Patrick’s voice became a droning noise. Max stared at the porcelain to the right of Patrick’s head, perfect discs of white suspended in black cases. These particular sets were Japanese, created during the Second World War. Written and baked into their glossy surfaces were names of noble family members who’d died in the conflict, and prayers for their souls—
A boisterous laugh caught his attention. A laugh he recognized. He heard a snippet of conversation. “Huge! You would not believe it,” someone said. A Frenchman.
“If you’re just sitting on your shares, you should—Ah!” Patrick jerked backward. Max realized he’d turned toward the conversation and let his wineglass tip sideways at the same time, spilling Merlot on Patrick’s expensive shoes. “What the hell are you—”
Letting the wineglass fall, Max walked toward the voice, a smooth timbre with a slight French accent. A confident voice, a charming voice. A voice full of lies. With each step he took, his anger grew, bubbling up through the fog of opiates until all the white porcelain around him turned red. Max pushed through a crowd of bodies until he saw him.
“I would have thought he was lying, but I saw it with my own eyes,” Lucien said to a captivated audience of almost a dozen people. “A baby Loch Ness monster, he called it, right on his wall.” His gaze wandered to Max and stayed there. “Ah, Max! Good to see you. You’re well traveled. You must have some interesting stories to tell of supposed magical beings, yes?”
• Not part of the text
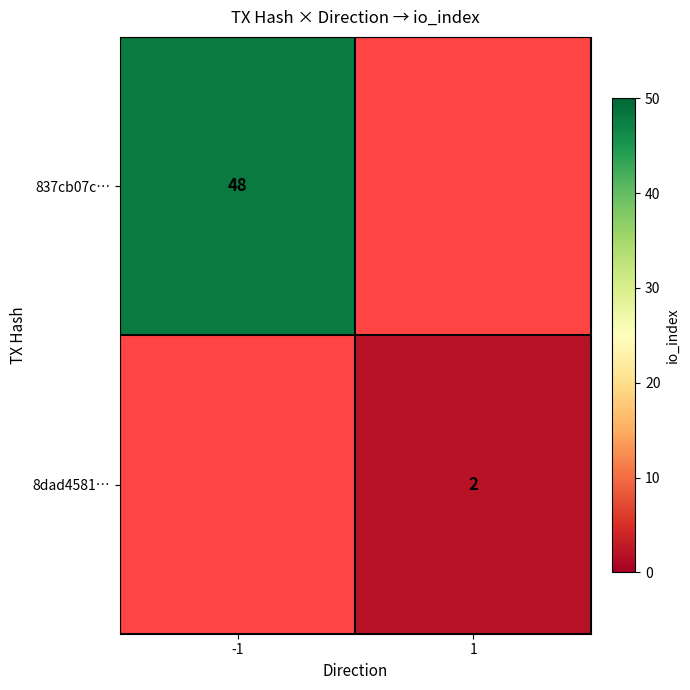

The 837cb07c… series shows 64 at -1. True or false?

False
Max slugged Lucien in the face. Lucien dropped to the ground as the crowd gasped. Max sprung on top of him and channeled every ounce of energy he had to pound into oblivion the man who’d raped the woman he loved. Lucien threw up his arms but
his weak defense was no match for Max’s fury. His fists found Lucien’s head, chest, shoulders, arms. Every strike landed with the force of murderous rage.
“Max, stop!” Abby’s voice floated to him over a cacophony of screaming and yelling. “Stop!”
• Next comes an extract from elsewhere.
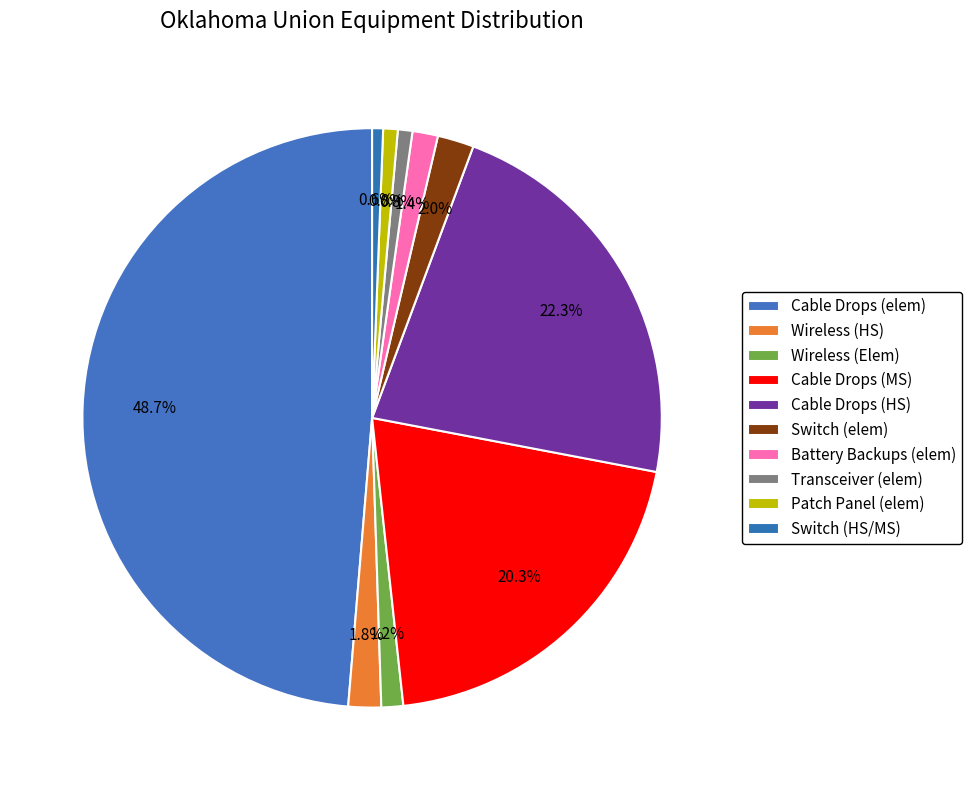

Is there any slice that represents more than half of the pie?

No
He ignored her. Monsters deserved to die. If Max had to kill Lucien with his bare hands, so be it.
Then he was being dragged away. Lucien’s pulpy face receded, blood pouring down his chin from a smashed nose and cut above the eye. No! He was so close, so close to exacting justice for Val. Max struggled to free himself, thrashing his arms and legs, gnashing his teeth, growling like an animal.
Rough hands flipped Max over and shoved his face into the floor. Security guards. They pried his arms behind his back. Handcuffs snapped around his wrists. Then they hauled him to his feet. Everyone was yelling at him, gawking at him, crying at him. Furious, shocked faces blurred past as the security guards dragged him away, his legs unsteady, lungs on fire, head spinning, unable to recall what he was even doing there before he saw the monster.
* * *
Max flinched when the camera’s flash went off. He blinked back green spots.
“Turn to your right,” a police officer ordered. “Hold the sign at shoulder level.”
Max turned to his right and pressed the stenciled sign with his name on it against his shoulder.
“Hold it higher.”
Max inched it up.
“Lower.”
He lowered it.
“Too low.”
Just take the fucking mugshot! he almost said, but gritted his teeth and did as he was told. He didn’t have the energy to fight anymore. He wanted it to be over, no matter what they did to him. After a round of photographs, they took his fingerprints. Max stared dully at the walls, not arguing, not reacting, not caring. A ragdoll in the process. Drunk and disorderly, one policeman said. That rich guy got away with killing his father, another whispered. They stared at him, then looked away when he noticed. They asked him if he wanted to make a statement; he said nothing. They threw him in a cell.